__COLLECTED MATERIAL__
◇ ◇ ◇ ◇ ◇

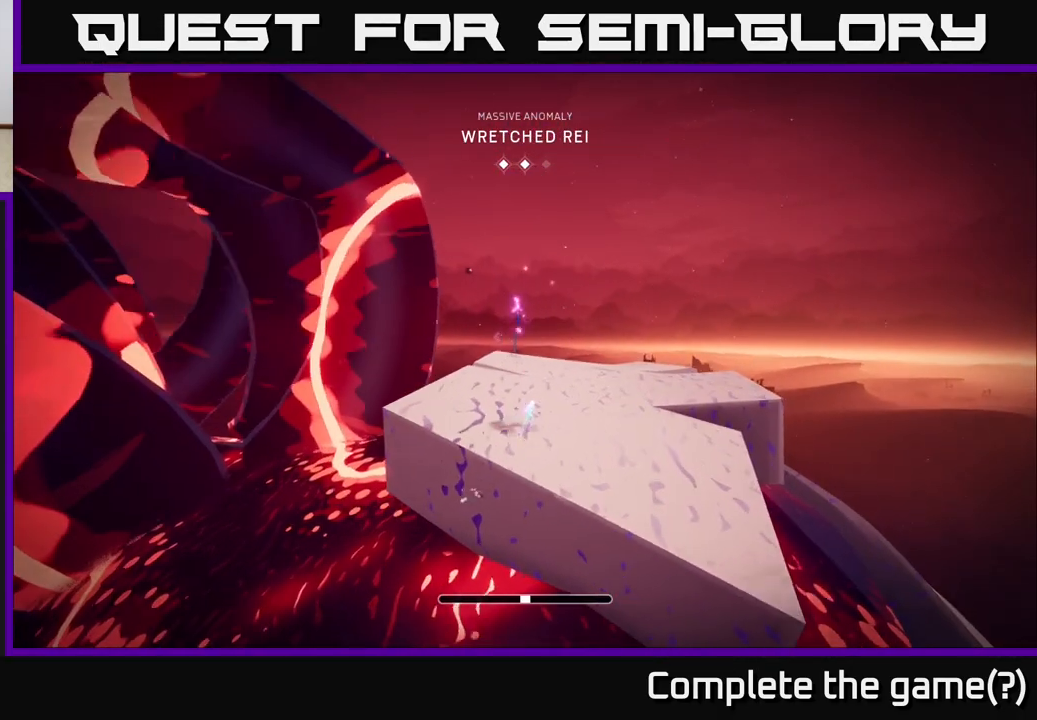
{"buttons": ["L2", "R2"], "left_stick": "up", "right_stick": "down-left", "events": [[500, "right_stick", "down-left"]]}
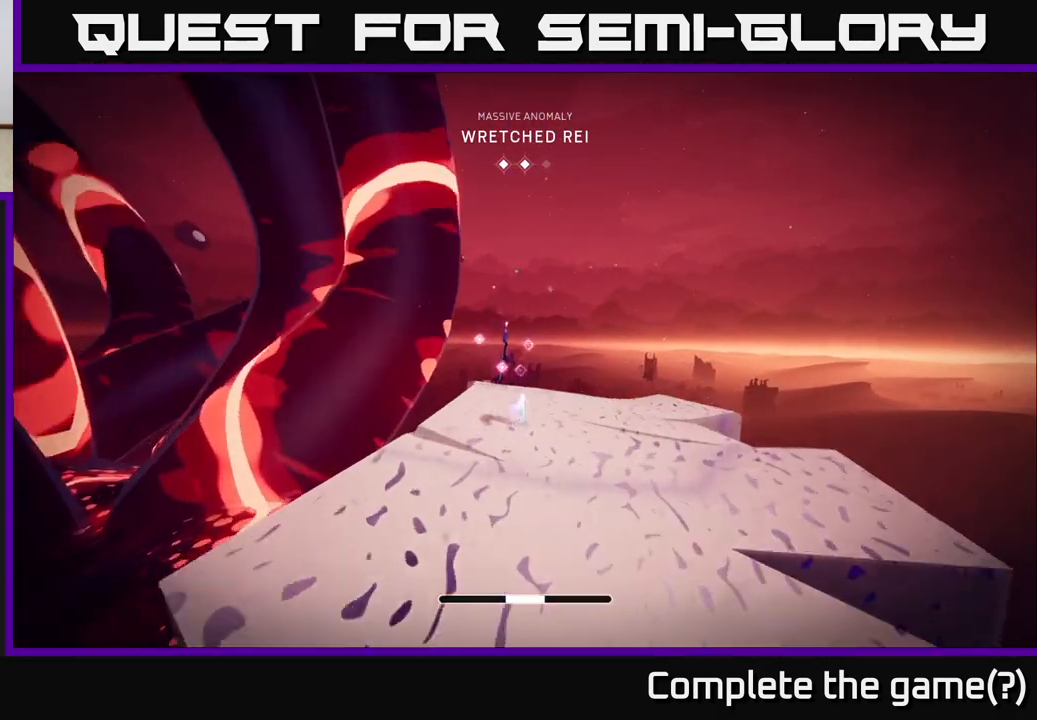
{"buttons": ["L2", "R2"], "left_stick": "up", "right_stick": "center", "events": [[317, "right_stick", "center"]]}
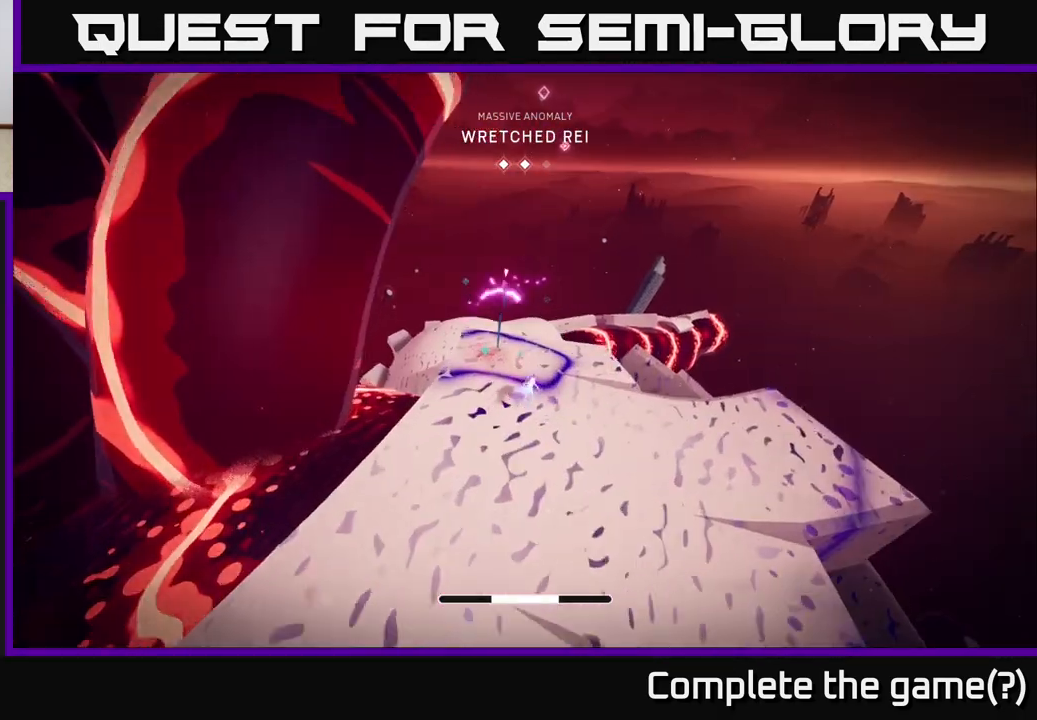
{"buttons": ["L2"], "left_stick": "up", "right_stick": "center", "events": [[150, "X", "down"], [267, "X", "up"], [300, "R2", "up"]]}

◇ ◇ ◇ ◇ ◇

__THE PROBLEM__
Print every line of the listing exactly, please, and leave the images out.

__THE COMPLETED TASK__
{"buttons": ["L2", "R2"], "left_stick": "up", "right_stick": "down-left", "events": [[500, "right_stick", "down-left"]]}
{"buttons": ["L2", "R2"], "left_stick": "up", "right_stick": "center", "events": [[317, "right_stick", "center"]]}
{"buttons": ["L2"], "left_stick": "up", "right_stick": "center", "events": [[150, "X", "down"], [267, "X", "up"], [300, "R2", "up"]]}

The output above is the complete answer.